Super 35mm is also the right format for those of us who juggle a multitude of project types. Full frame is overkill for most projects, and despite its popularity right now with the filmmaking community, S35 is still my personal preference most of the time.
Naturally then, I was thrilled to discover the Canon C70 had a Super 16mm crop mode. This would allow me to use my Super 16mm lenses on the camera, and punch in on my S35mm to simulate a Super 16mm look. I know this isn’t the biggest selling feature for most filmmakers, but oddly enough for myself it is!
Another huge consideration for me is built-in ND filters. After getting spoiled with them on cameras like the C100 and URSA Mini Pro 4.6K, it’s kind of frustrating to work without them now. The fact that the C70 includes built in NDs makes it all that more enticing. I wish more cameras would include built in NDs, and am surprised more manufacturers aren’t making this a priority.
The integration of new R Mount is a great choice as well, as it allows you to use all the new Canon mirrorless R-series lenses, as well as any EF lenses with an adapter. Canon even offers a 0.71x speed-booster style adapter, converting your full frame EF lenses to Super 35mm R lenses.
The C70 records to H264 and H265 up to 260 Mb/s internally at 10bit, which is fantastic. Even the C200 doesn’t do this, although the C200 can record RAW internally whereas the C70 can not.
Although I would have loved to have seen a compressed RAW recording option included, it really isn’t a deal breaker for me. If I really had a need for RAW I would just use an external recorder, and 99% of the time I would be happy with the 10bit internal record options.
I also really like the camera’s ability to simultaneously record full resolution and proxy files to SD cards. For some jobs this would be a lifesaver and dramatically improve the post-production workflow.
And given the amount of time I spend creating and using color grading LUTs, the C70’s ability to display custom LUTs is of particular significance.
Does this camera have every feature in the book? Of course not.

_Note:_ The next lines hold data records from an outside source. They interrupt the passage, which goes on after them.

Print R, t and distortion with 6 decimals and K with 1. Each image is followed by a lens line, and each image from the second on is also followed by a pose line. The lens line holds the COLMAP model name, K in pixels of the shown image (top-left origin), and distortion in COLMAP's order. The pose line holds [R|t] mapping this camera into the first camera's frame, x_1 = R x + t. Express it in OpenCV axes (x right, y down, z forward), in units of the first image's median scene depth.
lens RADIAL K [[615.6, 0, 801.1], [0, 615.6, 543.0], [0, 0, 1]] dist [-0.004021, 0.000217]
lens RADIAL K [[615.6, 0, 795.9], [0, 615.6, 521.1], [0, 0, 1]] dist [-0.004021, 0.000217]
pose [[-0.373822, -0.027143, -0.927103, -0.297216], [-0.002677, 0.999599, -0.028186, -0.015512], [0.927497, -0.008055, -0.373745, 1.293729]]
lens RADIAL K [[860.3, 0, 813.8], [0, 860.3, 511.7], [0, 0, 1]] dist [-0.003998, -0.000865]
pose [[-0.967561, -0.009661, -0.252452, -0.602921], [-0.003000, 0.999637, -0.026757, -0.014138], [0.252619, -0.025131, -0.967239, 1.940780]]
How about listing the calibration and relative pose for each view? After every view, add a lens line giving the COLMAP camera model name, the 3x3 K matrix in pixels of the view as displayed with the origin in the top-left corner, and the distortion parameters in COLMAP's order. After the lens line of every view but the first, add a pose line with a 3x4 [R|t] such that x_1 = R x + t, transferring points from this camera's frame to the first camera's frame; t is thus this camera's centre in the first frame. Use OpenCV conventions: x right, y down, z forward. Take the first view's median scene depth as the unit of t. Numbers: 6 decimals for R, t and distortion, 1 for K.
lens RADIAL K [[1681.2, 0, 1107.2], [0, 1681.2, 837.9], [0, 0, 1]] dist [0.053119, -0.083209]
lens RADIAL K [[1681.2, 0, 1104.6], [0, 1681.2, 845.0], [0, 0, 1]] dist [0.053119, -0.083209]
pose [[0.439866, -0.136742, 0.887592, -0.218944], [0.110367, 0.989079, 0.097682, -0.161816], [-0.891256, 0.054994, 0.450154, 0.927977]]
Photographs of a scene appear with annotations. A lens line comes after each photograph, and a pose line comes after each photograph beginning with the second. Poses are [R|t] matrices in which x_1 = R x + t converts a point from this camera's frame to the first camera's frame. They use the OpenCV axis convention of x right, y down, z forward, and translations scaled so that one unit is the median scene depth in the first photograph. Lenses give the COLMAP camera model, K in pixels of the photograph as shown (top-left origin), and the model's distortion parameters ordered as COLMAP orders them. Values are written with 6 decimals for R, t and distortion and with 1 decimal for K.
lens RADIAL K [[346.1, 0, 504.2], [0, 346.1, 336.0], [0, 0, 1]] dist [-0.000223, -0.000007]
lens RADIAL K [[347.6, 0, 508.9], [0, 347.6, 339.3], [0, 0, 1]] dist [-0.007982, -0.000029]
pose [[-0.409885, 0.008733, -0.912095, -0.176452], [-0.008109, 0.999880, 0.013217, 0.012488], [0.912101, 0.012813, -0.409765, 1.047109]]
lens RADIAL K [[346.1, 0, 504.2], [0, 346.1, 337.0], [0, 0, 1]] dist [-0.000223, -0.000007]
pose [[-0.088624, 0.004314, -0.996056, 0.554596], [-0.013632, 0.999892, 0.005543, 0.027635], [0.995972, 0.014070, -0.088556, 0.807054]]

It maxes out at 4K, doesn’t record RAW, doesn’t shoot full frame, and lacks a handful of other features that some filmmakers clamor for.
But when purchasing a camera, you have to decide which features actually matter to you. With the C70, most of the features that it’s lacking simply aren’t important to me, and perhaps may not be to you either.
But the features that it does offer are quite unique, not just in their functionality but in their application.
For jack of all trades filmmakers looking for the most versatile camera, I have to imagine the C70 is going to be hard to beat. Not many other cameras are going to offer this level of performance and versatility straight out of the box without accessories.
Cameras like the RED Komodo are exciting for different reasons – because they specialize. The Komodo will undoubtably be an amazing tool for low budget narrative/commercial filmmakers in need of raw, high resolution recording on a budget, just as an example.
But for those in need of a single tool that can do it all, the C70 might just do the trick.
I’m not sure whether I’ll end up buying this camera, as I have a few others that serve my needs quite well right now. But if I didn’t own anything and was looking for one camera to cover my bases, the C70 would be a major contender. If it were priced under $3K, it would fly off the shelves, but perhaps we’ll arrive at that price point with the rumored C50 in the future.
I’ll aim to post an update on the C70 down the line once I have an opportunity to actually shoot with the camera in the field.
What do you think? Is the Canon C70 a camera that could work for your needs?